Records from a data source
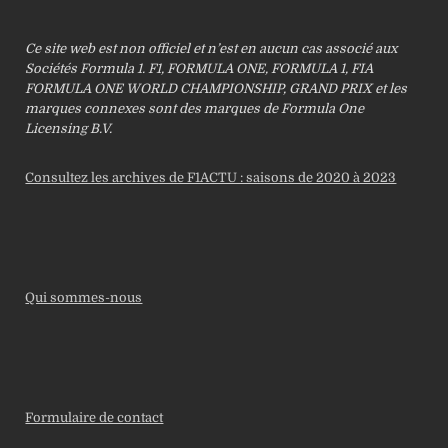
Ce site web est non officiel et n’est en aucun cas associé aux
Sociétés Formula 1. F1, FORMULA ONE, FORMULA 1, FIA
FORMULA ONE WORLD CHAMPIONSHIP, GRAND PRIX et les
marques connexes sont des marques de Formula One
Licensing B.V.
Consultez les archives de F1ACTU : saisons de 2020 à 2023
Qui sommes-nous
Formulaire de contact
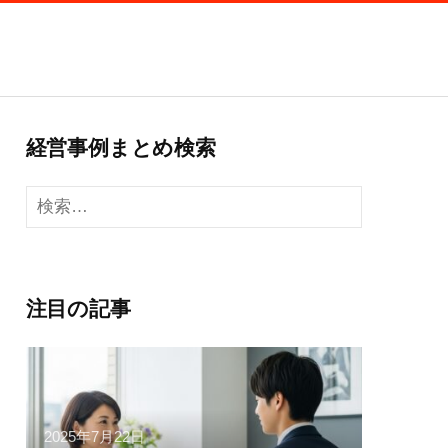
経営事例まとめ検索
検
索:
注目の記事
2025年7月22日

Prompt - Put the text read from the records above into a JSON list of strings, one string per line, with blank lines omitted. Leave the pictures out of the answer.

Output for this task -
[
  "Ce site web est non officiel et n’est en aucun cas associé aux",
  "Sociétés Formula 1. F1, FORMULA ONE, FORMULA 1, FIA",
  "FORMULA ONE WORLD CHAMPIONSHIP, GRAND PRIX et les",
  "marques connexes sont des marques de Formula One",
  "Licensing B.V.",
  "Consultez les archives de F1ACTU : saisons de 2020 à 2023",
  "Qui sommes-nous",
  "Formulaire de contact",
  "経営事例まとめ検索",
  "検",
  "索:",
  "注目の記事",
  "2025年7月22日"
]